Thank you for your consideration.
[Your Name]
Frequently asked questions
- What credential does a Health Educator need?
- A bachelor's degree in health education, public health, or community health is the entry-level standard. The Certified Health Education Specialist (CHES) credential from the National Commission for Health Education Credentialing (NCHEC) is expected by many employers and demonstrates competency in the seven areas of responsibility for health educators. A master's degree in public health (MPH) or health education is increasingly required for program planning and leadership roles, and the MCHES (Master Certified HES) requires a master's degree.
- How do Health Educators use behavior change theory in their work?
- Health behavior theories — the Social Ecological Model, Health Belief Model, Transtheoretical Model of Change, and Social Cognitive Theory — provide frameworks for understanding why people behave in ways that affect their health and what types of interventions are most likely to be effective.

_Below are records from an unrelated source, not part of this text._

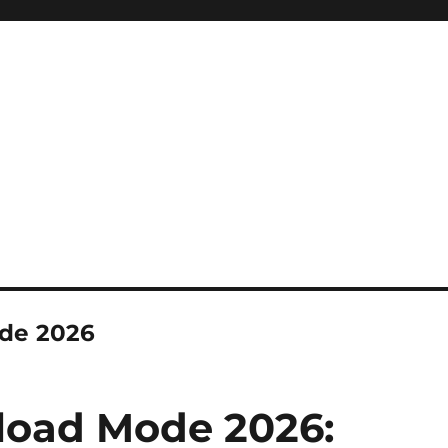
ini Hadir Semakin Mantap Ja
de 2026
load Mode 2026: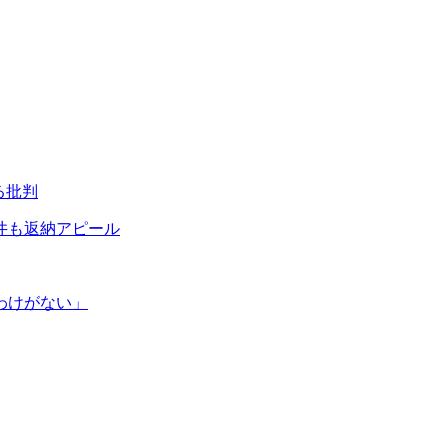
る批判
井も返納アピール
わけがない」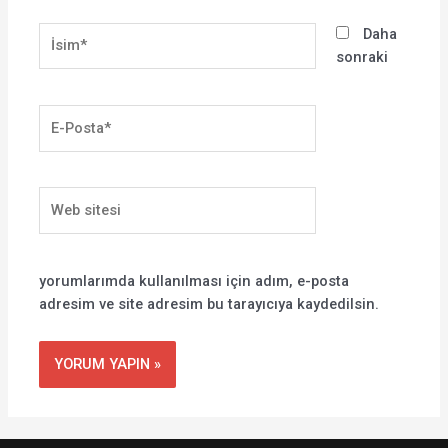
İsim*
Daha
sonraki
E-
Posta*
Web
sitesi
yorumlarımda kullanılması için adım, e-posta
adresim ve site adresim bu tarayıcıya kaydedilsin.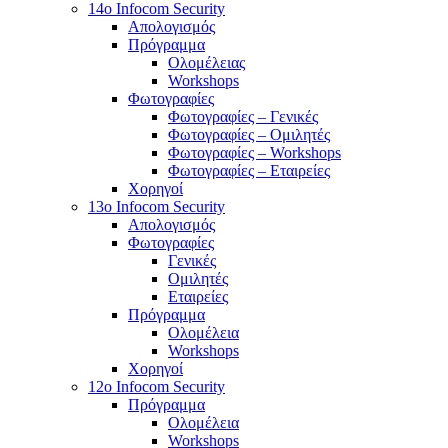
14o Infocom Security
Απολογισμός
Πρόγραμμα
Ολομέλειας
Workshops
Φωτογραφίες
Φωτογραφίες – Γενικές
Φωτογραφίες – Ομιλητές
Φωτογραφίες – Workshops
Φωτογραφίες – Εταιρείες
Χορηγοί
13o Infocom Security
Απολογισμός
Φωτογραφίες
Γενικές
Ομιλητές
Εταιρείες
Πρόγραμμα
Ολομέλεια
Workshops
Χορηγοί
12o Infocom Security
Πρόγραμμα
Ολομέλεια
Workshops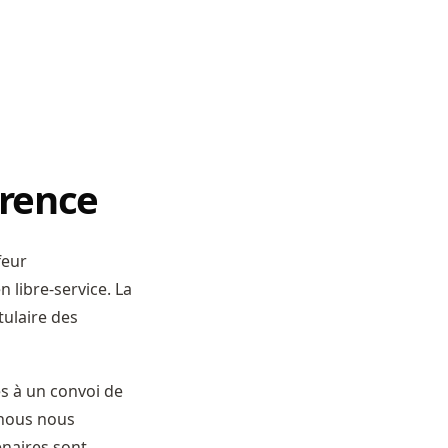
érence
feur
 libre-service. La
tulaire des
s à un convoi de
 nous nous
enaires sont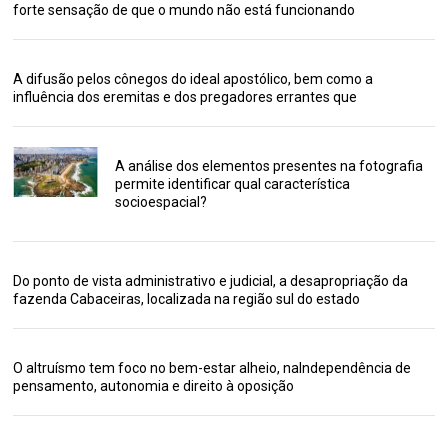
forte sensação de que o mundo não está funcionando
A difusão pelos cônegos do ideal apostólico, bem como a
influência dos eremitas e dos pregadores errantes que
A análise dos elementos presentes na fotografia
permite identificar qual característica
socioespacial?
Do ponto de vista administrativo e judicial, a desapropriação da
fazenda Cabaceiras, localizada na região sul do estado
O altruísmo tem foco no bem-estar alheio, naIndependência de
pensamento, autonomia e direito à oposição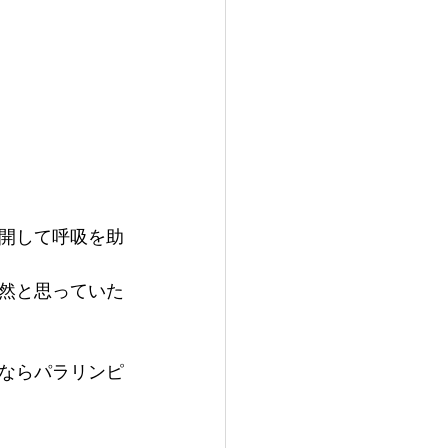
開して呼吸を助
然と思っていた
ならパラリンピ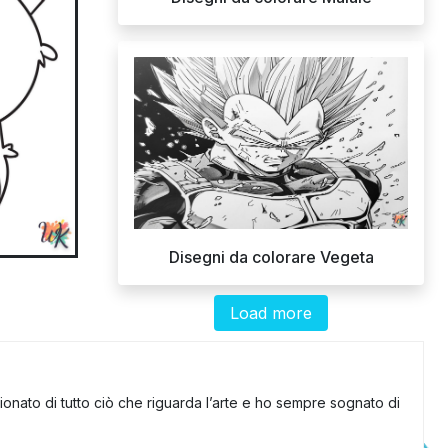
Disegni da colorare Vegeta
Load more
onato di tutto ciò che riguarda l’arte e ho sempre sognato di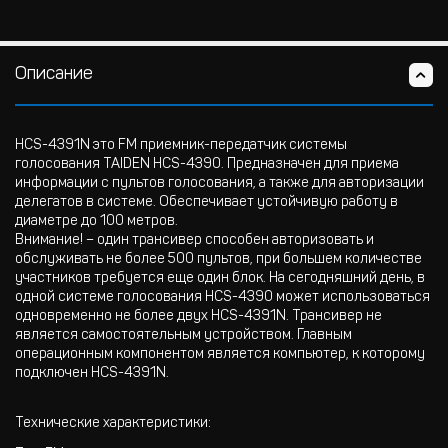
Описание
HCS-4391N это FM приемник-передатчик системы
голосования TAIDEN HCS-4390. Предназначен для приема
информации с пультов голосования, а также для авторизации
делегатов в системе. Обеспечивает устойчивую работу в
диаметре до 100 метров.
Внимание! – один трансивер способен авторизовать и
обслуживать не более 500 пультов, при большем количестве
участников требуется еще один блок. На сегодняшний день, в
одной системе голосования HCS-4390 может использоваться
одновременно не более двух HCS-4391N. Трансивер не
является самостоятельным устройством. Главным
операционным компонентом является компьютер, к которому
подключен HCS-4391N.
Технические характеристики: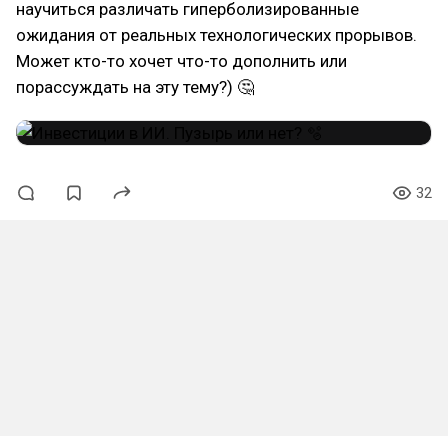
научиться различать гиперболизированные
ожидания от реальных технологических прорывов.
Может кто-то хочет что-то дополнить или
порассуждать на эту тему?) 🤔
32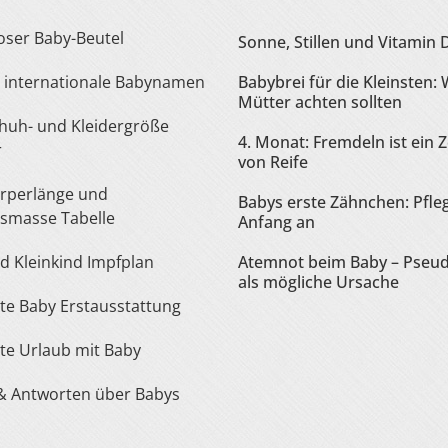
loser Baby-Beutel
Sonne, Stillen und Vitamin 
te internationale Babynamen
Babybrei für die Kleinsten:
Mütter achten sollten
4. Monat: Fremdeln ist ein 
r
von Reife
Babys erste Zähnchen: Pfle
smasse Tabelle
Anfang an
nd Kleinkind Impfplan
Atemnot beim Baby – Pseu
als mögliche Ursache
iste Baby Erstausstattung
iste Urlaub mit Baby
 & Antworten über Babys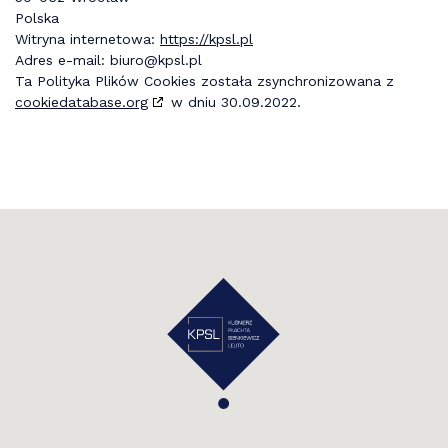
Polska
Witryna internetowa:
https://kpsl.pl
Adres e-mail:
biuro@
kpsl.pl
Ta Polityka Plików Cookies została zsynchronizowana z
cookiedatabase.org
w dniu 30.09.2022.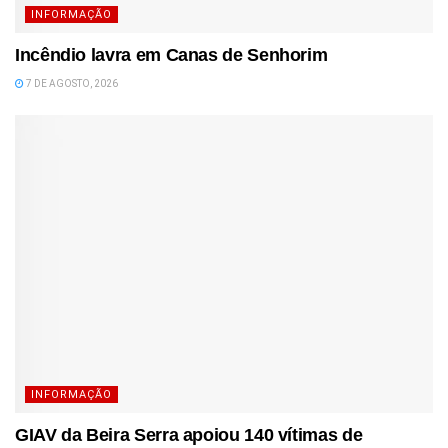
INFORMAÇÃO
Incêndio lavra em Canas de Senhorim
7 DE AGOSTO, 2026
INFORMAÇÃO
GIAV da Beira Serra apoiou 140 vítimas de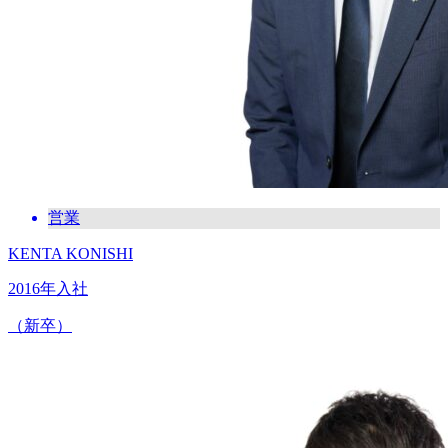
営業
KENTA KONISHI
2016年入社
（新卒）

A health educator designing a smoking cessation program would use theory to select messages and activities appropriate to participants at different stages of readiness to change, rather than delivering the same one-size intervention to everyone.
- What is the difference between a Health Educator and a Community Health Worker?
- Health educators typically have formal education in public health or health education and are responsible for program planning, curriculum development, evaluation, and often supervision. Community health workers (CHWs) are trusted members of the communities they serve who provide outreach, social support, health information, and navigation assistance. CHWs often carry lived experience that health educators may not have; health educators often carry academic training that CHWs may not. Effective public health programs combine both roles.
- What does health needs assessment involve?
- A community health needs assessment (CHNA) is a systematic process for identifying priority health conditions, assets, and gaps in a defined geographic or organizational community. It involves collecting primary data (surveys, focus groups, interviews) and secondary data (vital statistics, hospital discharge data, census demographics), identifying disparities across population subgroups, and engaging community stakeholders in prioritization. Nonprofit hospitals are required to conduct CHNAs every three years under IRS requirements, which has expanded employment for health educators in hospital settings.
- How has digital health technology changed health education?
- Digital health education has expanded significantly — mobile health apps, online chronic disease self-management programs, text-message reminder systems, and virtual group classes have all demonstrated effectiveness for specific populations and conditions. Social media has become a primary channel for health communication and misinformation simultaneously. Health educators are increasingly expected to develop and evaluate digital content, reach younger audiences through digital channels, and critically evaluate the evidence base for digital health tools.